Tuesday, October 6, 2009

HEALTH-CARE: PART ONE

I have been attempting to write about health-care for weeks. As the debate has raged, I have made an effort to read, listen, study, and question the myriad intricacies of this polarizing subject. I was overwhelmed! Therefore, for the next few Tuesdays this blog will explore health-care bit-by-bit. My approach is to deliver to you—simply and succinctly—ideas on how, I believe, health-care can be improved. I welcome your feedback.

Today: Palliative Care

If you were paying attention to the health-care debate this summer, the words palliative care probably ring a bell. The house bill addressed palliative care, and it needs to be addressed. Sadly, and wrongly, Sarah Palin tweeted that this would create death-panels that would choose whether ill people should live or die.

A disproportionate amount of health-care dollars are spent during the last year of life—this simply needs to change. I have encountered numerous stories of how expensive test and useless x-rays are ordered for patients, that save a miracle, will be dead in a matter of weeks, maybe months. The following link is to a story of an oncology nurse's view inside the trenches of what’s happening with end-of-life care, and why it should change. The story takes about three minutes to read and is very insightful.

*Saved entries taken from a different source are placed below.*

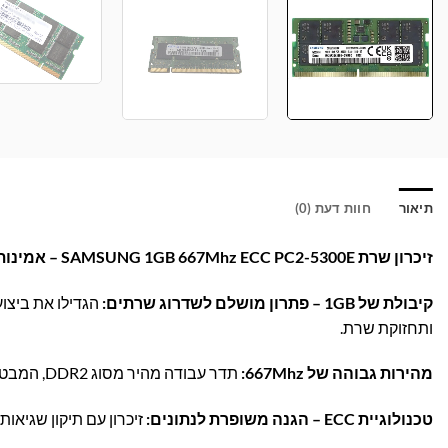
תיאור
חוות דעת (0)
זיכרון שרת SAMSUNG 1GB 667Mhz ECC PC2-5300E – אמינות לשרתים מקצועיים!
קיבולת של 1GB – פתרון מושלם לשדרוג שרתים:
ותחזוקת שרת.
מהירות גבוהה של 667Mhz:
תדר עבודה מהיר מסוג DDR2, המבטיח תפקוד יציב ומהיר בשרתים התובעניים ביותר.
טכנולוגיית ECC – הגנה משופרת לנתונים:
זיכרון עם תיקון שגיאות (ECC), המפחית תקלות ושומר על אמינות הנתונים לאורך 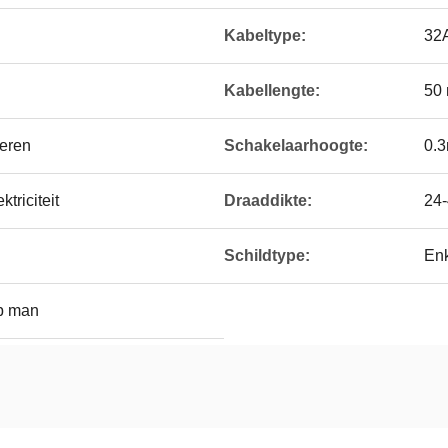
Kabeltype:
32
Kabellengte:
50
deren
Schakelaarhoogte:
0.
triciteit
Draaddikte:
24
Schildtype:
Enk
p man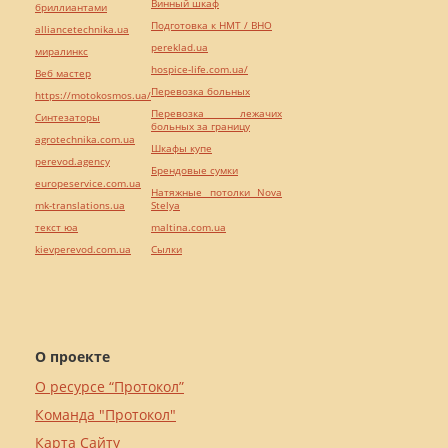
Винный шкаф
бриллиантами
Подготовка к НМТ / ВНО
alliancetechnika.ua
pereklad.ua
миралинкс
hospice-life.com.ua/
Веб мастер
Перевозка больных
https://motokosmos.ua/
Перевозка лежачих
Синтезаторы
больных за границу
agrotechnika.com.ua
Шкафы купе
perevod.agency
Брендовые сумки
europeservice.com.ua
Натяжные потолки Nova
mk-translations.ua
Stelya
текст юа
maltina.com.ua
kievperevod.com.ua
Cылки
О проекте
О ресурсе “Протокол”
Команда "Протокол"
Карта Сайту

http://well.blogs.nytimes.com/2009/09/09/prolonging-death-at-the-end-of-life/?scp=3&sq=cost of palliative care&st=cse

President Obama explained in his nationally televised health-care speech, and I paraphrase: Palliative care is not about death panels; it’s about insurance providing funds so that families can sit down with doctors to talk about options for terminally ill loved ones. I agree that money is better spent to inform families of the options for dying loved ones than throwing money on delaying the inevitable. However, regular doctors and nurses are not always the best people for this job—they’ve been trained to do everything in their power to save lives; helping families let go is counter to this training. Palliative doctors are trained in medicine, but also in hospice care and even spiritual care. As the baby-boomer population ages, this relatively new discipline should be in demand.

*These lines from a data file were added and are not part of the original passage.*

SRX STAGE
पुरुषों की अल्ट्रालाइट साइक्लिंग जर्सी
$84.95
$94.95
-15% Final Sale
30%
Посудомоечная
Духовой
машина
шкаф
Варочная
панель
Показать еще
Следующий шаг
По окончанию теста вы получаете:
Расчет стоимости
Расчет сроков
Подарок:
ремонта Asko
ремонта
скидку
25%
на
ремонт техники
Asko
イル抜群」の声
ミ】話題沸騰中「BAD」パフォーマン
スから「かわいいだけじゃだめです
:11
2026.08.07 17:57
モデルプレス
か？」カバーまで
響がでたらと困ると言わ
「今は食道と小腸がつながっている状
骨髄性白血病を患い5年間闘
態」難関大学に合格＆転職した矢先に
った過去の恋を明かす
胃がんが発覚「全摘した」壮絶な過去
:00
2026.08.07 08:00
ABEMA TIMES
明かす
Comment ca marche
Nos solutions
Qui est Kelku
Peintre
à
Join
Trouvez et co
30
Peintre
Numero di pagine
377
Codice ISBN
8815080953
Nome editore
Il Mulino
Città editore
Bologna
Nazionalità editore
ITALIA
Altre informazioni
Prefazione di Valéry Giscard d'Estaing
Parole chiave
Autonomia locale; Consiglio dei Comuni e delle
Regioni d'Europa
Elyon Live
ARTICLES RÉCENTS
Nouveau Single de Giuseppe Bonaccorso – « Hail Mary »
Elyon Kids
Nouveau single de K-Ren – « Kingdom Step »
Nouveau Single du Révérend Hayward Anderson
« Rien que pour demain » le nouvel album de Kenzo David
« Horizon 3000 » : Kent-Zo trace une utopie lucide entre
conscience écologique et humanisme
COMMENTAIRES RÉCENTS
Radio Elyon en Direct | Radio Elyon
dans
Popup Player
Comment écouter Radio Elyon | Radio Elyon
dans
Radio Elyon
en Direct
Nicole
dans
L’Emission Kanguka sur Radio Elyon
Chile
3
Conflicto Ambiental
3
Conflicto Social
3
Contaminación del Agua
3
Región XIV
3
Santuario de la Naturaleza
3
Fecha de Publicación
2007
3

As I was ready to post this story, I got an email from a friend who was at the hospital with his dad who has been fighting lung cancer. My friend was faced with the excruciating ordeal of deciding on breathing and feeding help for his dad to prolong his life a few days or weeks, or making him comfortable with drugs, in which case he was looking at a couple of hours, or maybe a couple of days.

I know that if my son or daughter were lying in a hospital bed and I was faced with this decision, I would be so tempted to prolong the inevitable; even if it was just so that I could watch their chest rise and fall.

Palliative care is not about “death panels”. While the dollars and cents of keeping people alive needs to be addressed, make no mistake, the biggest cost is the emotional one.